Aim: Retype the printk patch discussion word for word, everything from "On (21/06/29 16:33), Petr" down to "message as well.".

Passage given:
▶

Re: [PATCH] printk/console: Check consistent sequence number when handling race in console_unlock()

From: Sergey Senozhatsky
Date: Tue Jun 29 2021 - 11:42:23 EST


On (21/06/29 16:33), Petr Mladek wrote:
> The standard printk() tries to flush the message to the console
> immediately. It tries to take the console lock. If the lock is
> already taken then the current owner is responsible for flushing
> even the new message.
>
> There is a small race window between checking whether a new message is
> available and releasing the console lock. It is solved by re-checking
> the state after releasing the console lock. If the check is positive
> then console_unlock() tries to take the lock again and process the new
> message as well.
[..]
> diff --git a/kernel/printk/printk.c b/kernel/printk/printk.c
> index 142a58d124d9..87411084075e 100644
> --- a/kernel/printk/printk.c
> +++ b/kernel/printk/printk.c
> @@ -2545,6 +2545,7 @@ void console_unlock(void)
> bool do_cond_resched, retry;
> struct printk_info info;
> struct printk_record r;
> + u64 next_seq;
>
> if (console_suspended) {
> up_console_sem();
> @@ -2654,8 +2655,10 @@ void console_unlock(void)
> cond_resched();
> }
>
> - console_locked = 0;
> + /* Get consistent value of the next-to-be-used sequence number. */
> + next_seq = console_seq;
>
> + console_locked = 0;
> up_console_sem();
>
> /*
> @@ -2664,7 +2667,7 @@ void console_unlock(void)
> * there's a new owner and the console_unlock() from them will do the
> * flush, no worries.

◀

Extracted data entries
▶

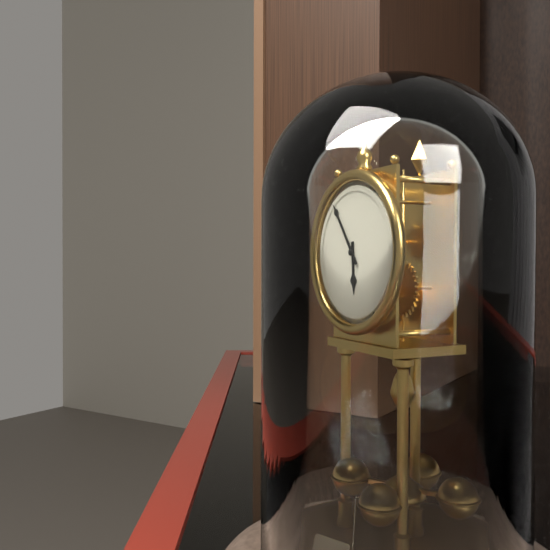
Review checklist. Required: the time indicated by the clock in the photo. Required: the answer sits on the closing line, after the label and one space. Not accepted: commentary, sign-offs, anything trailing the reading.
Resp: 5:54
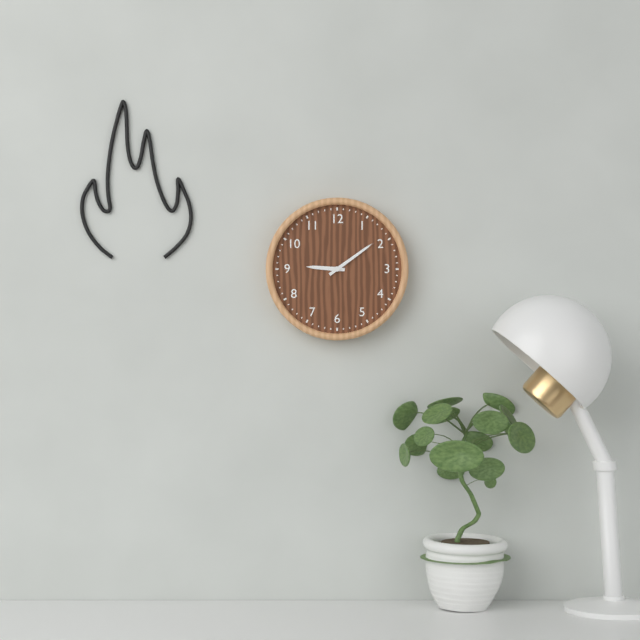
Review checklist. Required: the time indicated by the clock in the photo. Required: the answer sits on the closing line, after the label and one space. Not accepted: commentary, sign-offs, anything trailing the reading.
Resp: 9:09
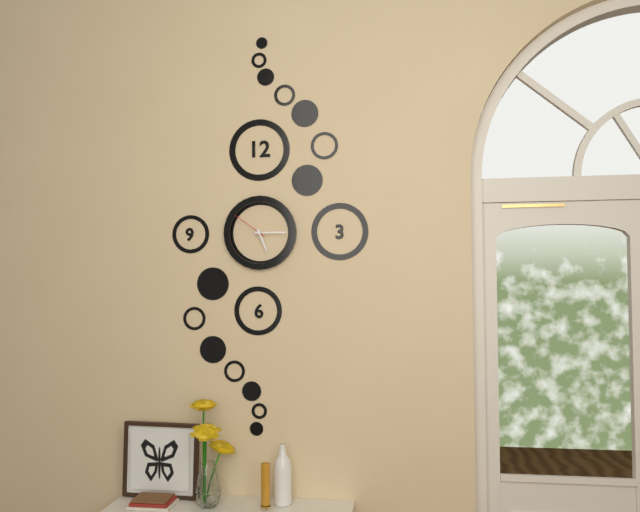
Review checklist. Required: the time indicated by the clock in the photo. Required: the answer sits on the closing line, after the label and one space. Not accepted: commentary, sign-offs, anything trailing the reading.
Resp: 5:15
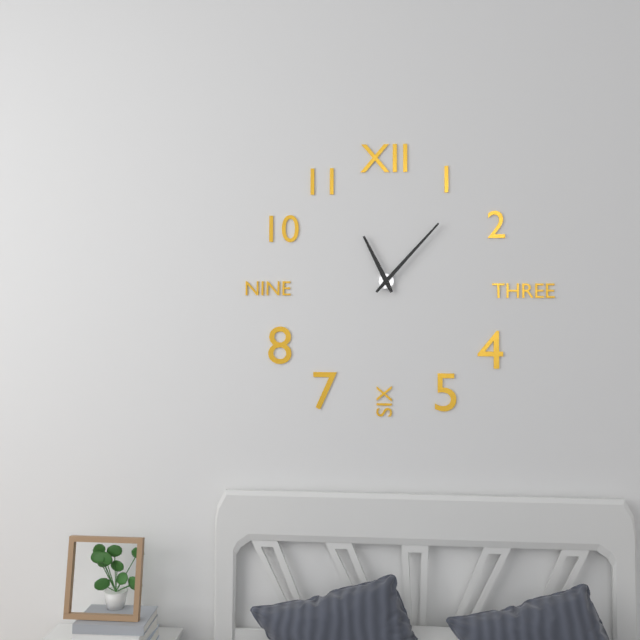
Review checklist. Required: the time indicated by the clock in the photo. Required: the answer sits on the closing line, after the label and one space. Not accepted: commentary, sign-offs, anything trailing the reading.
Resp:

◀

Task output:
On (21/06/29 16:33), Petr Mladek wrote:
> The standard printk() tries to flush the message to the console
> immediately. It tries to take the console lock. If the lock is
> already taken then the current owner is responsible for flushing
> even the new message.
>
> There is a small race window between checking whether a new message is
> available and releasing the console lock. It is solved by re-checking
> the state after releasing the console lock. If the check is positive
> then console_unlock() tries to take the lock again and process the new
> message as well.